Но удивление от здешнего благоразумия не проходило. Началось оно еще в уездном Бийске. Не желая брать с собой полицейских проводников, а только спросив дорогу, получили лукавый ответ:
– А катите по проволоке! Не собьетесь.
Мудрено было сбиться. Проволока телефонная шла прямо в тайгу. По столбам, как водится. А понизу – дорога, да такая, что Столыпин и в российских уездных городах не видывал. Гладко выровненная окопанная канавами и покрытая битым, утрамбованным камнем. Не ради же гостей строили эту дорогу!
Вот она под гуденье проводов и привела к двум крестам, у которых хоть молись, хоть качай головой от удивления. Пришлось вылезать из кареты. Раз каким-то чудом забрался в тайгу телефон, так сюда уже и позвонили. Нарядная толпа перегораживала дорогу. Впереди священник в праздничном облачении, – ага, значит, и церковь есть, хотя крестов за высоченными лиственницами не виделось. По обе стороны от батюшки стояли принаряженные мужики в картузах, поддевках и входивших в моду пиджаках. Расчесанные бороды, сапоги бутылками, взгляды спокойные. Такого нагайкой или ножнами «селедки» не огреть. Молодейки в кокошниках и шерстяных платьях. С хлебом-солью, как водится. Столыпин невольно вспомнил не такую уж давнюю встречу в Гродно. Только черных ритуальных шляп, лапсердаков, пейсов и не хватало! Но какие в Сибири инородцы? Казацкая страна – инородцам здесь делать нечего! Даже подумалось: старообрядцы?.. Но нет: трехперстно крестился батюшка. Да и на подносе, рядом с хлебом-солью, стояла хрустальная рюмка. Его одна из молодок с поклоном и протянула:
– Извольте выкушать, гостейка дорогой…
Говорить речей тут не пристало – Столыпин с поклоном принял гостевую рюмицу, отломил бочок от пшеничной ковриги. Единственно, после повторного поклона сказал:
– Мир дому вашему… мир вашей славной Барде!

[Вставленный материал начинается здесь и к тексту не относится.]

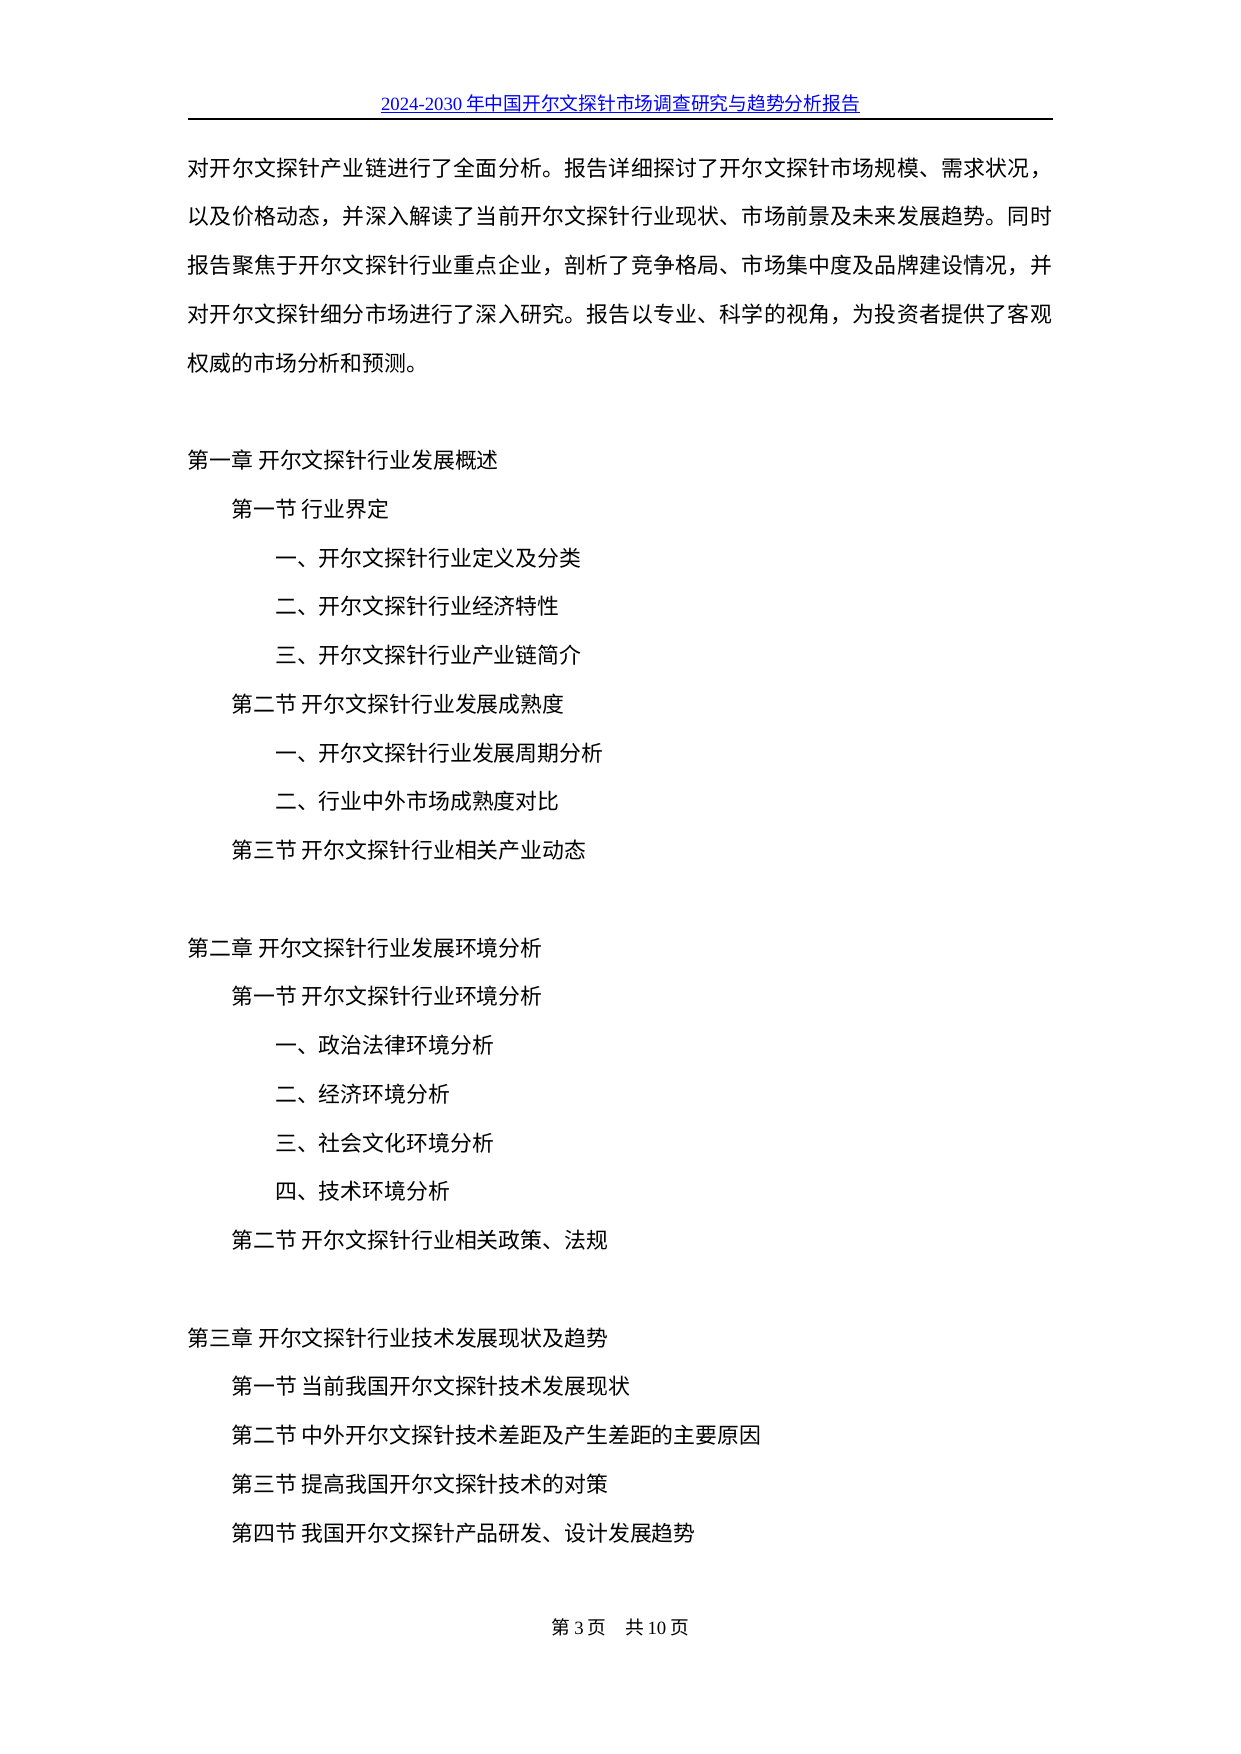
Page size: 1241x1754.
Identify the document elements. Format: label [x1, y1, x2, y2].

Конечно, задело собственный слух это неуместное для поздравлений словцо. Но для местных оно было привычным, как Елагин остров или Марьина Роща. Когда прошел недолгий церемониал, Столыпин и курганского попутчика заметил. Гаврила Александрович, студиоз недоучившийся, в первый ряд не выпячивался – знал свое место, лишь издали широко улыбался. Наряд его был явно рабочий, при потертой робе, фартуке и стружке в кудрявых волосах. Здешний староста заметил взаимные поклоны, кажется, что-то понял и распевно объяснил:
– Пополнение наше. Торопятся избы до снега поставить. Наши помогают, но первый топор все-таки хозяину.

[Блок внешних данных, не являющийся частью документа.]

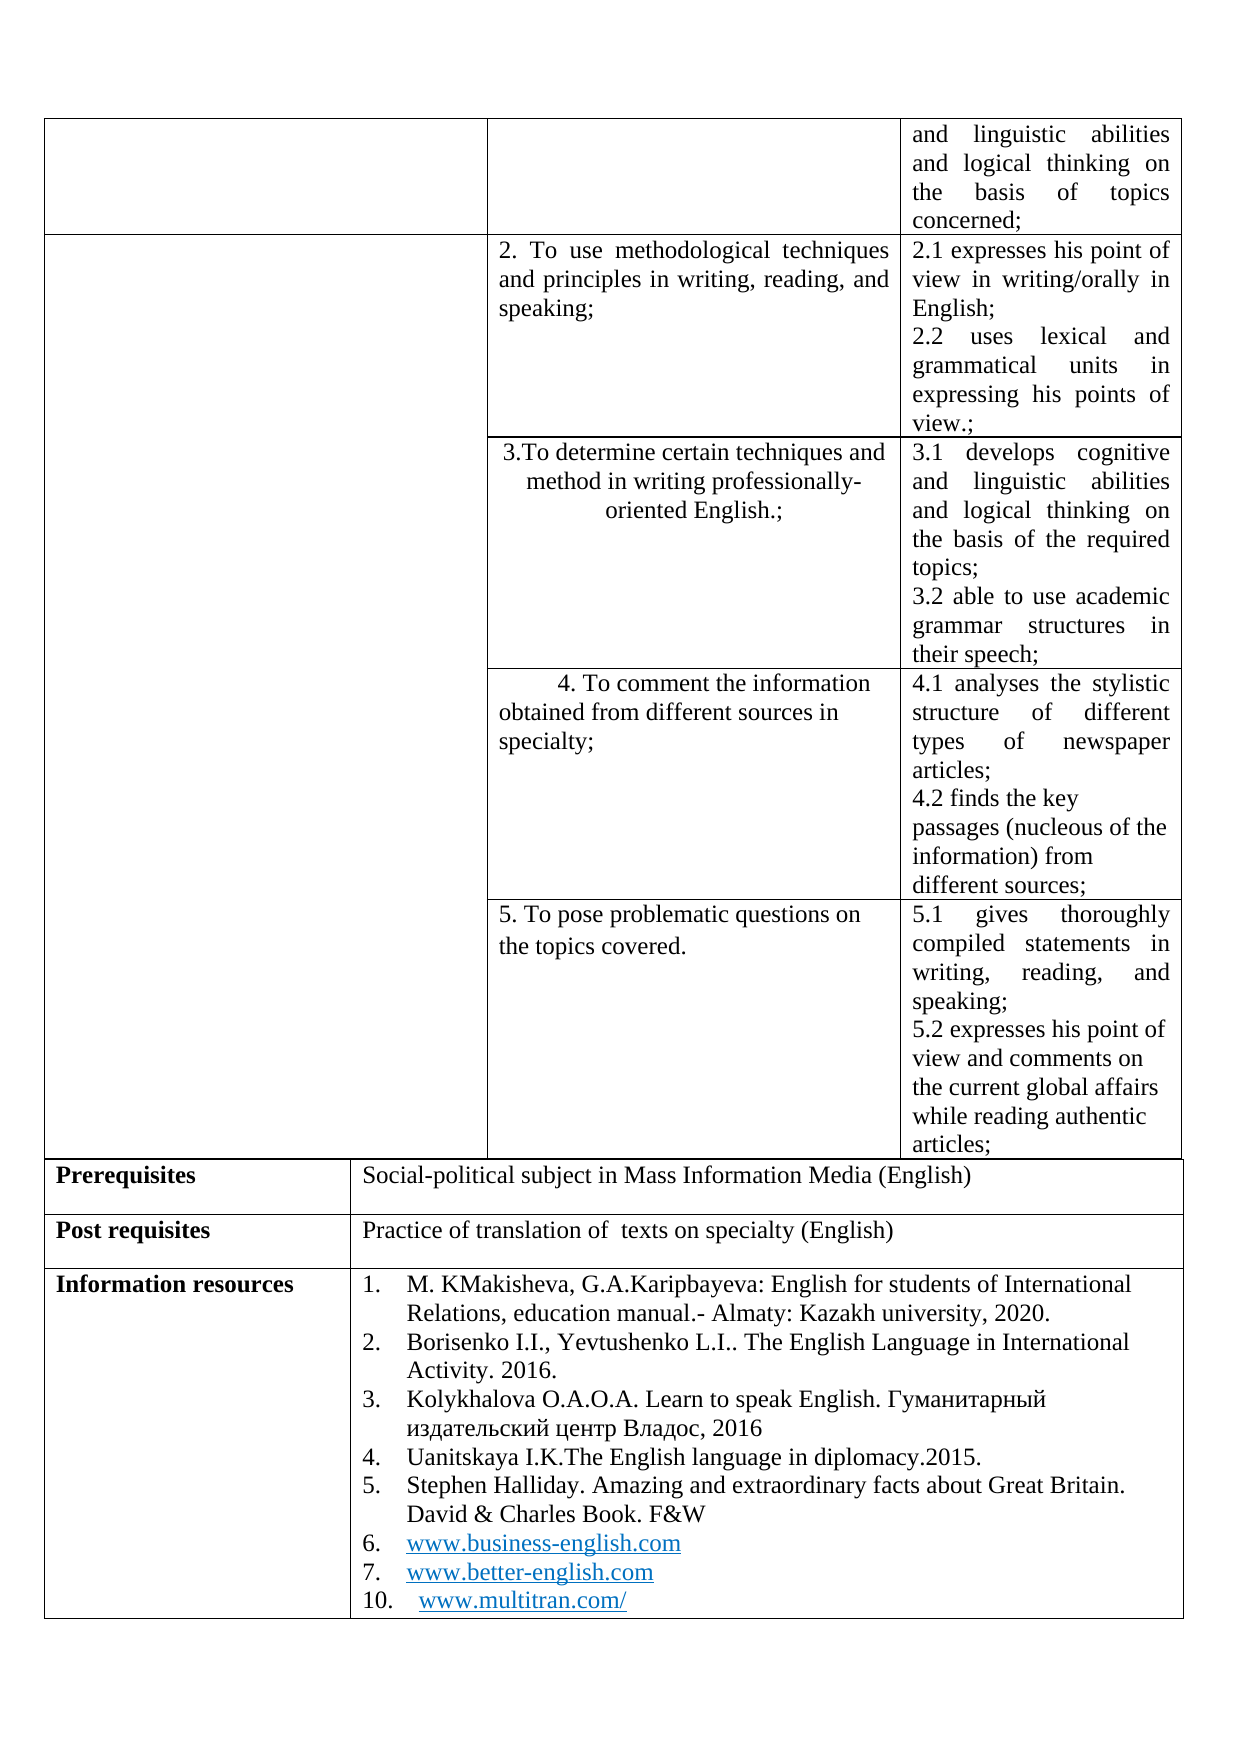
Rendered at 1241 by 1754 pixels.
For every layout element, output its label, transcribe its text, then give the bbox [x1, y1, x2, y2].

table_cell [45, 119, 487, 234]
table_cell Practice of translation of texts on specialty (English) [351, 1215, 1183, 1268]
table_cell 2.1 expresses his point of view in writing/orally in English; 2.2 uses lexical and grammatical units in expressing his points of view.; [901, 235, 1181, 436]
table_cell 3.To determine certain techniques and method in writing professionally-oriented English.; [488, 438, 900, 667]
table_cell Post requisites [45, 1215, 350, 1268]
table_cell 5. To pose problematic questions on the topics covered. [488, 900, 900, 1158]
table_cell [901, 119, 1181, 234]
table_cell 5.1 gives thoroughly compiled statements in writing, reading, and speaking; 5.2 expresses his point of view and comments on the current global affairs while reading authentic articles; [901, 900, 1181, 1158]
table_header Social-political subject in Mass Information Media (English) [351, 1160, 1183, 1214]
table_cell Information resources [45, 1269, 350, 1618]
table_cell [488, 119, 900, 234]
table_cell M. KMakisheva, G.A.Karipbayeva: English for students of International Relations, education manual.- Almaty: Kazakh university, 2020. Borisenko I.I., Yevtushenko L.I.. The English Language in International Activity. 2016. Kolykhalova O.A.О.А. Learn to speak English. Гуманитарный издательский центр Владос, 2016 Uanitskaya I.K.The English language in diplomacy.2015. Stephen Halliday. Amazing and extraordinary facts about Great Britain. David & Charles Book. F&W www.business-english.com www.better-english.com 10. www.multitran.com/ [351, 1269, 1183, 1618]
table_cell 3.1 develops cognitive and linguistic abilities and logical thinking on the basis of the required topics; 3.2 able to use academic grammar structures in their speech; [901, 438, 1181, 667]
table_cell 4.1 analyses the stylistic structure of different types of newspaper articles; 4.2 finds the key passages (nucleous of the information) from different sources; [901, 669, 1181, 898]
table_cell 4. To comment the information obtained from different sources in specialty; [488, 669, 900, 898]
table_cell 2. To use methodological techniques and principles in writing, reading, and speaking; [488, 235, 900, 436]
table_header Prerequisites [45, 1160, 350, 1214]
table_cell [45, 235, 487, 1158]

Как ни кружили вокруг него люди, Столыпин нашел минутку, чтобы подойти к студенту.
– Ну, Гаврила Александрович, рассказывай-показывай…
– Исполню, Петр Аркадьевич, только избы наши…
Не отстававший здешний староста успокоил старосту приезжего:
– Не сумлевайся, Гаврила Александрович. Наши люди подменят тебя. Такого гостя в един век сюда заносит. Я не очень образован, ваше высокоблагородие, инженер лучше расскажет. Дай ему Бог здоровья!
Столыпина опять удивило – а он уже не переставал удивляться – уважение к студенту, которому с его легкой руки было разрешено «из России» ехать в Сибирь. Но, собственно, он, премьер-министр и главный пахарь нынешней крестьянской борозды, – он что ищет здесь, в какой-то Богом забытой Старой Барде?..
Искал он ответа на вопрос: а нужна ли вся эта разрывающая душу земельная реформа?!
Он сам себе определил время только до вечера. Да и Недреманное око… Полковник совсем не шутя еще в Бийске сказал:
– Петр Аркадьевич, если бы я не уважал вас… и, простите, не любил… то прямо здесь написал бы прошение об отставке и отправился от греха подальше прямо в третьем классе. Как можно?! В такой глуши, по сути, без охраны?..
– Вы моя охрана, – обнял он полковника. – Ну, успокойтесь.